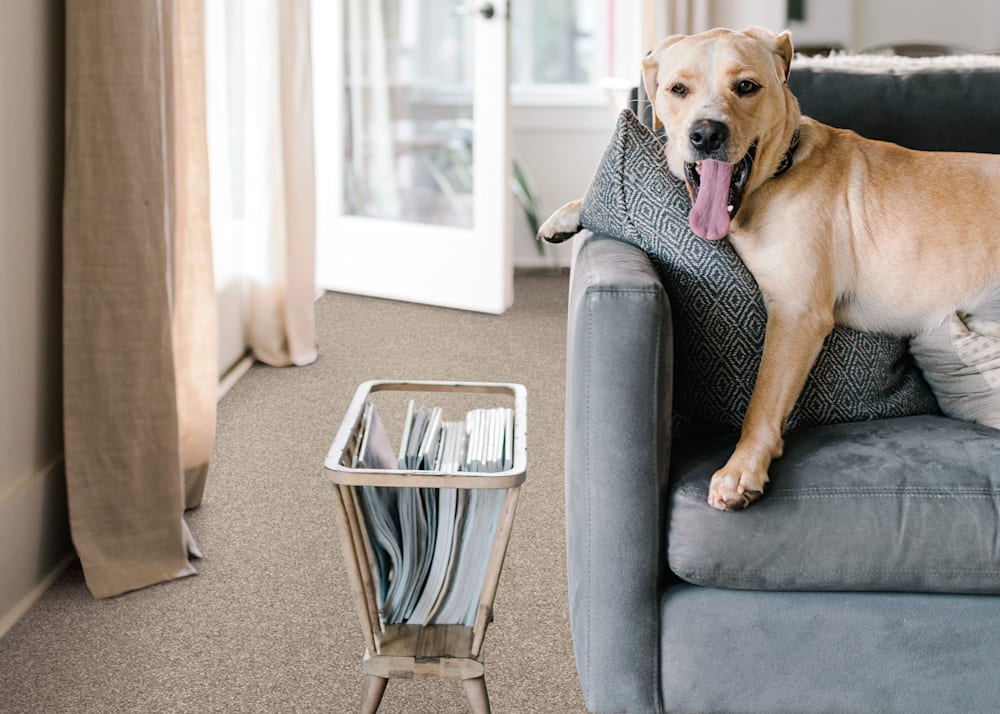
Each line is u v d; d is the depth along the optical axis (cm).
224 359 321
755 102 169
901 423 165
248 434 280
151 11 191
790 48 176
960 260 173
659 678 153
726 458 155
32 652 181
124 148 191
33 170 194
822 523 144
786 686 150
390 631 153
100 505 200
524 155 493
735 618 149
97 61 187
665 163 173
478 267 396
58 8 199
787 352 162
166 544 207
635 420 146
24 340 195
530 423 291
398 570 152
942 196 175
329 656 181
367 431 154
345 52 412
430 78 398
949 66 211
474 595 152
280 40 316
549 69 505
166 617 192
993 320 172
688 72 172
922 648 148
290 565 212
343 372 330
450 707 168
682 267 164
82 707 166
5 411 189
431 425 157
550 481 254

#### [PROBLEM TO SOLVE]
Pictures in the records should not appear in your copy, but everything else must be transcribed exactly.

#### [RESULT FOR THIS TASK]
Each line is u v d; d is the depth along the optical axis (cm).
224 359 321
755 102 169
901 423 165
248 434 280
151 11 191
790 48 176
960 260 173
659 678 153
726 458 155
32 652 181
124 148 191
33 170 194
822 523 144
786 686 150
390 631 153
100 505 200
524 155 493
735 618 149
97 61 187
665 163 173
478 267 396
58 8 199
787 352 162
166 544 207
635 420 146
24 340 195
530 423 291
398 570 152
942 196 175
329 656 181
367 431 154
345 52 412
430 78 398
949 66 211
474 595 152
280 40 316
549 69 505
166 617 192
993 320 172
688 72 172
922 648 148
290 565 212
343 372 330
450 707 168
682 267 164
82 707 166
5 411 189
431 425 157
550 481 254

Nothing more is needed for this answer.